Die Elterntiere nahmen ihre Kleinen in die Mitte und verschmolzen farblich sofort mit ihrer Umgebung. Sie waren plötzlich wie vom Erdboden verschluckt.
Simnil, staunte nicht schlecht, als er das sah. Aber er hatte keine Zeit darüber nachzudenken. Denn aus dem leisen Rauschen war nun ein lautes Brausen geworden. Er lief zu einem mit Moos bewachsenen Baum, hockte sich daneben, krümmte sich zusammen und sah einen Moment später aus wie ein mit Moos bewachsener Stein. Silberstreif, der das sah, fragte sich, welche Tricks der Zwerg wohl noch auf Lager haben mochte.
Simnil hatte seinen Platz keinen Moment zu früh eingenommen, denn schon bewegten sich die Blätter und Zweige in den Bäumen über ihnen. Wie ein Sturmwind brauste etwas über sie hinweg und verschwand in der Ferne.
Dann war es still.
Die fünf blieben noch einige Zeit in ihren Verstecken und warteten ab, ob dieser seltsame Wind noch einmal wiederkäme. Aber als alles ruhig blieb, gaben sie ihre Tarnung auf.
„Was war das?“, fragte Schneekristall verstört.
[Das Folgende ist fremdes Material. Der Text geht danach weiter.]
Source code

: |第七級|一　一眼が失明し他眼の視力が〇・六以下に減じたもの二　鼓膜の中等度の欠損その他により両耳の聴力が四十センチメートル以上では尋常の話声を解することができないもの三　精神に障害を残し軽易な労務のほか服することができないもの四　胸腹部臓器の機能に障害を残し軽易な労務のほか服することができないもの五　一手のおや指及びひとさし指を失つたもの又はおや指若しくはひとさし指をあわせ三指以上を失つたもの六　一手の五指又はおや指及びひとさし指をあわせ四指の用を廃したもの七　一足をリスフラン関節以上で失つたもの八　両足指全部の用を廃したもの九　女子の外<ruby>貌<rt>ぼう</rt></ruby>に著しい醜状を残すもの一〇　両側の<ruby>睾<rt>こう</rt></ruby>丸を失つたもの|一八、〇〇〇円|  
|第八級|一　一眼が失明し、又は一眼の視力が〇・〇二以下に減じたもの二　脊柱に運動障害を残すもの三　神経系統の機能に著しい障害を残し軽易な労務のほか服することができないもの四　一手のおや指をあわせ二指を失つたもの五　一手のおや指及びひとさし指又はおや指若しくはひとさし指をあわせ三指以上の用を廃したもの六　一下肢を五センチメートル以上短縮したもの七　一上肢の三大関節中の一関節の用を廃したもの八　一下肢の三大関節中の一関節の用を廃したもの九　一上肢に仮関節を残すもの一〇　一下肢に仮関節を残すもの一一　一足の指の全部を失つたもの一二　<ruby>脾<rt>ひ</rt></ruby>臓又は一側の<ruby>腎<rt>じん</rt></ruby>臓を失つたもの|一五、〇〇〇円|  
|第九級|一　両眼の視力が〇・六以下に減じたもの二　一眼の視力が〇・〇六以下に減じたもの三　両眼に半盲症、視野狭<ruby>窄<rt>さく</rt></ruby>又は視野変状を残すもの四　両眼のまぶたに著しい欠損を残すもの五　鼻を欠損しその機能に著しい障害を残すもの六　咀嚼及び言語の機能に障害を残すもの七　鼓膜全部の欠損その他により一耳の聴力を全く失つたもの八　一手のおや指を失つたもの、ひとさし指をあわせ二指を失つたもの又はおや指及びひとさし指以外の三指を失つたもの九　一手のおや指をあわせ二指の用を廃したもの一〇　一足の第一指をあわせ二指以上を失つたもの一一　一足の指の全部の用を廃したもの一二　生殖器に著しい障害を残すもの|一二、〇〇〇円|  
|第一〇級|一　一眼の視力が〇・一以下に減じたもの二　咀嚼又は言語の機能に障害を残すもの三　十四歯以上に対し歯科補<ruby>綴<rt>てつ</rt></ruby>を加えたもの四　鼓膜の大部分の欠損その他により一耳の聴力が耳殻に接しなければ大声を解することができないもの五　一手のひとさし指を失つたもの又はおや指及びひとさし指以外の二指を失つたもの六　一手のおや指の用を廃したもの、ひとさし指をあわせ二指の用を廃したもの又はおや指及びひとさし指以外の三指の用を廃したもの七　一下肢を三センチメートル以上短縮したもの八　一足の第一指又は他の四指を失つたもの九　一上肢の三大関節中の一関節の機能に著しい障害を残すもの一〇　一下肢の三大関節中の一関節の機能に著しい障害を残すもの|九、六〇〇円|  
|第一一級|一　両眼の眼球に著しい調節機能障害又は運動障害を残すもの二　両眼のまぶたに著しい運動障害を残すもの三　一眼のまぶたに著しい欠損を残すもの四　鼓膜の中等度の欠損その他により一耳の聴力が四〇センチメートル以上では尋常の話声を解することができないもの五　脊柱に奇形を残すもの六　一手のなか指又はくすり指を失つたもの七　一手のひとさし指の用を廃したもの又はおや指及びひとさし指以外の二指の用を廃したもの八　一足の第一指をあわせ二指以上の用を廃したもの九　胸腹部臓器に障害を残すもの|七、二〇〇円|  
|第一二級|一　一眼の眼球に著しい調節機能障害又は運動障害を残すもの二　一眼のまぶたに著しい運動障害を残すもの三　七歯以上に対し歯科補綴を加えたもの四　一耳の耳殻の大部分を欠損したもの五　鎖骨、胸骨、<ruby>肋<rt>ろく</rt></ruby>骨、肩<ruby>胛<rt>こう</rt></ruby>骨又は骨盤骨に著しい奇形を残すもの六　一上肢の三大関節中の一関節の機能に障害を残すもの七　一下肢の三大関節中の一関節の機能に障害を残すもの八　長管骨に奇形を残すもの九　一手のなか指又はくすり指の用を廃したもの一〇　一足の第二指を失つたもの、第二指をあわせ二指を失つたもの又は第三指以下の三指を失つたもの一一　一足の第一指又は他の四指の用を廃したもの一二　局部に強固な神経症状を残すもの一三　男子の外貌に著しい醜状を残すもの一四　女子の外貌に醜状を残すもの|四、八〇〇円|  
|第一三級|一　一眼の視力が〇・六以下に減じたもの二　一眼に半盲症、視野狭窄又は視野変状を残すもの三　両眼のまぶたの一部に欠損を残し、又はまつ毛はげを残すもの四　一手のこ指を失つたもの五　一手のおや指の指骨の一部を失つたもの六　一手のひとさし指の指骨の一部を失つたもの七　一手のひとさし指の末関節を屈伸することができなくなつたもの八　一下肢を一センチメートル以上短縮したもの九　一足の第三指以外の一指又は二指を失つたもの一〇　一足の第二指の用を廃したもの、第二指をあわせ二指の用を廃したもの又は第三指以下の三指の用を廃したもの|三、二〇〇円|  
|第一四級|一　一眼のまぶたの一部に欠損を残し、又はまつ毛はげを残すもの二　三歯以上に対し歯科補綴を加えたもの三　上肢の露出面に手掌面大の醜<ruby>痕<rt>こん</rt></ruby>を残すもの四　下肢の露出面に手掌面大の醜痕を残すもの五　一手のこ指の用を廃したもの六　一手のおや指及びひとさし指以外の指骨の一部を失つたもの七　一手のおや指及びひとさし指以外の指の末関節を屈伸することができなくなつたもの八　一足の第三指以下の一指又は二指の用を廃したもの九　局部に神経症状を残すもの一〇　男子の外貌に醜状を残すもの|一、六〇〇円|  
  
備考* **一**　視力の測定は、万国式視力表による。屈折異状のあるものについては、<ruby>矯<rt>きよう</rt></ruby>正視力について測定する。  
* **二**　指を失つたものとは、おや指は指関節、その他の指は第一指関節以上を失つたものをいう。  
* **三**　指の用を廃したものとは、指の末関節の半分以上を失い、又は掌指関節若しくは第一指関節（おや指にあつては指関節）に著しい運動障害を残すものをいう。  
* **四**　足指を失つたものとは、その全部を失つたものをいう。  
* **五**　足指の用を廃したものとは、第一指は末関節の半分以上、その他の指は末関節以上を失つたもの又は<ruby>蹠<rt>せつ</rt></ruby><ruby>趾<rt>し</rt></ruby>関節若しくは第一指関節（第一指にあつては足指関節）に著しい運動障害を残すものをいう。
„Ich weiß es nicht“, antwortete Silberstreif. Morgenröte sagte nichts. Sie schaute auf Rosenblüte, die immer noch ängstlich dreinschaute und unvermittelt sagte: „Es war ein Tier! Ein riesiges Tier, mit großen, gelben Augen - bösen Augen und großen Krallen.“
„Unsinn“, wandte Morgenröte ein. „Die Baumkronen sind hier viel zu dicht. Niemand von uns konnte etwas sehen.“
„Ich habe es auch nicht mit meinen Augen gesehen“, erwiderte die Kleine. „Ich sah es in meinem Kopf, Mama!“
Morgenröte rieb tröstend und ein wenig hilflos ihre Nüstern an Rosenblütes Hals. Silberstreif sah zu Simnil herüber, der sich nachdenklich über seinen Bart strich. Wenn der Zwerg wusste, was da über ihre Köpfe hinweggefegt war, behielt er es jedenfalls für sich.